*Task instructions*: Lines in the data below that contain the word "Scopri" are to be copied.

Start of Block

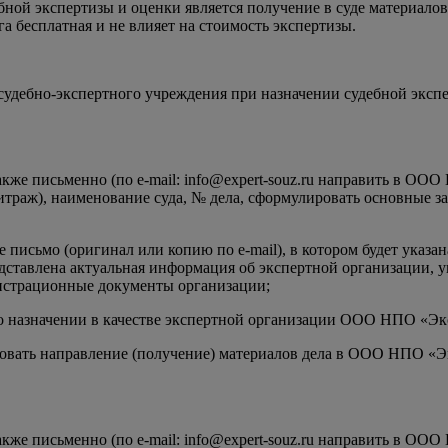
й экспертизы и оценки является получение в суде материалов д
бесплатная и не влияет на стоимость экспертизы.
судебно-экспертного учреждения при назначении судебной эксп
акже письменно (по e-mail: info@expert-souz.ru направить в О
битраж), наименование суда, № дела, сформулировать основные з
сьмо (оригинал или копию по e-mail), в котором будет указа
едставлена актуальная информация об экспертной организации, 
истрационные документы организации;
 о назначении в качестве экспертной организации ООО НПО «Эк
ровать направление (получение) материалов дела в ООО НПО «Эк
акже письменно (по e-mail: info@expert-souz.ru направить в О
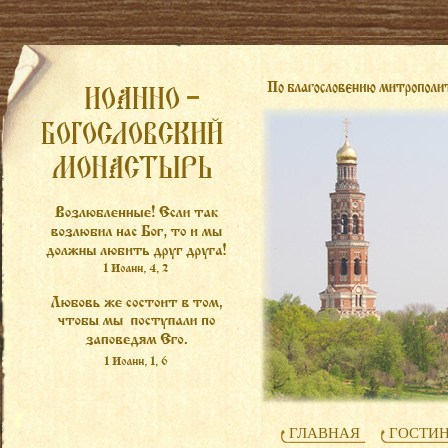
ГЛАВНАЯ
ГОСТИ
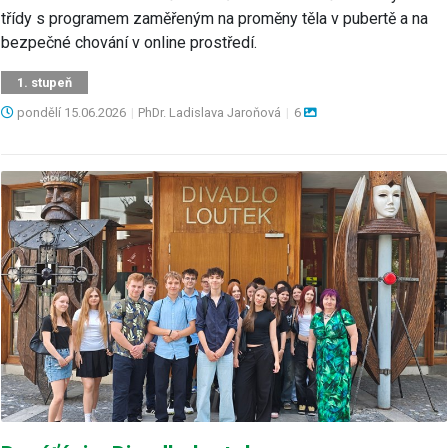
třídy s programem zaměřeným na proměny těla v pubertě a na
bezpečné chování v online prostředí.
1. stupeň
pondělí
15.06.2026
|
PhDr. Ladislava Jaroňová
|
6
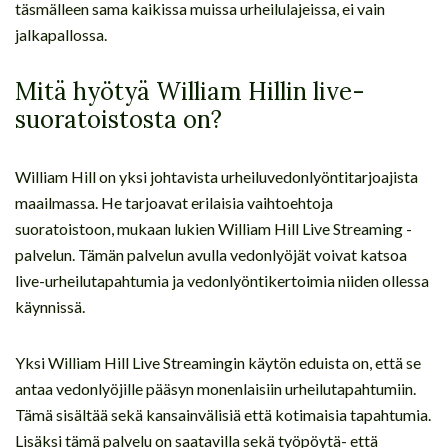
täsmälleen sama kaikissa muissa urheilulajeissa, ei vain
jalkapallossa.
Mitä hyötyä William Hillin live-
suoratoistosta on?
William Hill on yksi johtavista urheiluvedonlyöntitarjoajista
maailmassa. He tarjoavat erilaisia vaihtoehtoja
suoratoistoon, mukaan lukien William Hill Live Streaming -
palvelun. Tämän palvelun avulla vedonlyöjät voivat katsoa
live-urheilutapahtumia ja vedonlyöntikertoimia niiden ollessa
käynnissä.
Yksi William Hill Live Streamingin käytön eduista on, että se
antaa vedonlyöjille pääsyn monenlaisiin urheilutapahtumiin.
Tämä sisältää sekä kansainvälisiä että kotimaisia tapahtumia.
Lisäksi tämä palvelu on saatavilla sekä työpöytä- että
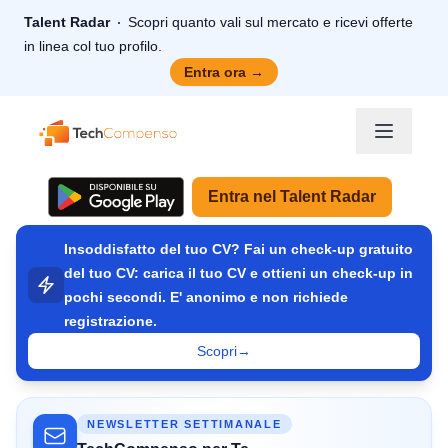
Talent Radar
Scopri quanto vali sul mercato e ricevi offerte
in linea col tuo profilo.
Entra ora
→
TechCompenso
Entra nel Talent Radar
Insoddisfatto del tuo CV? Fai un check-up gratuito
del tuo CV: carica il tuo CV e ottieni un check-up in
pochi secondi. E' anonimo e non richiede
registrazione.
Scopri
→
NEWSLETTER SETTIMANALE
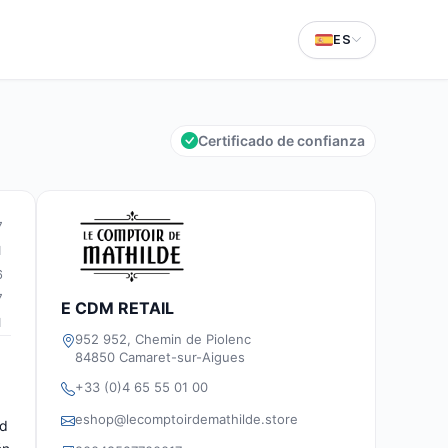
ES
Certificado de confianza
7
1
6
7
E CDM RETAIL
1
952 952, Chemin de Piolenc
84850 Camaret-sur-Aigues
+33 (0)4 65 55 01 00
eshop@lecomptoirdemathilde.store
ad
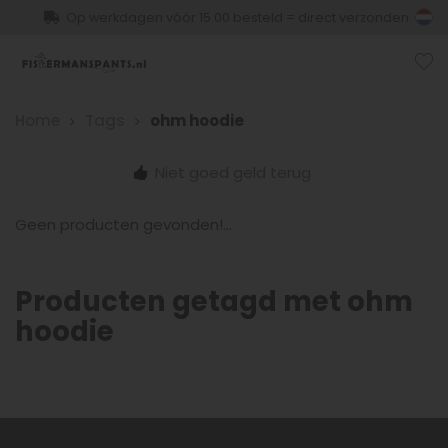
Op werkdagen vóór 15.00 besteld = direct verzonden
Home
Tags
ohm hoodie
Niet goed geld terug
Geen producten gevonden!...
Producten getagd met ohm
hoodie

End of Block

*Task solution*:
Scopri quanto vali sul mercato e ricevi offerte
Scopri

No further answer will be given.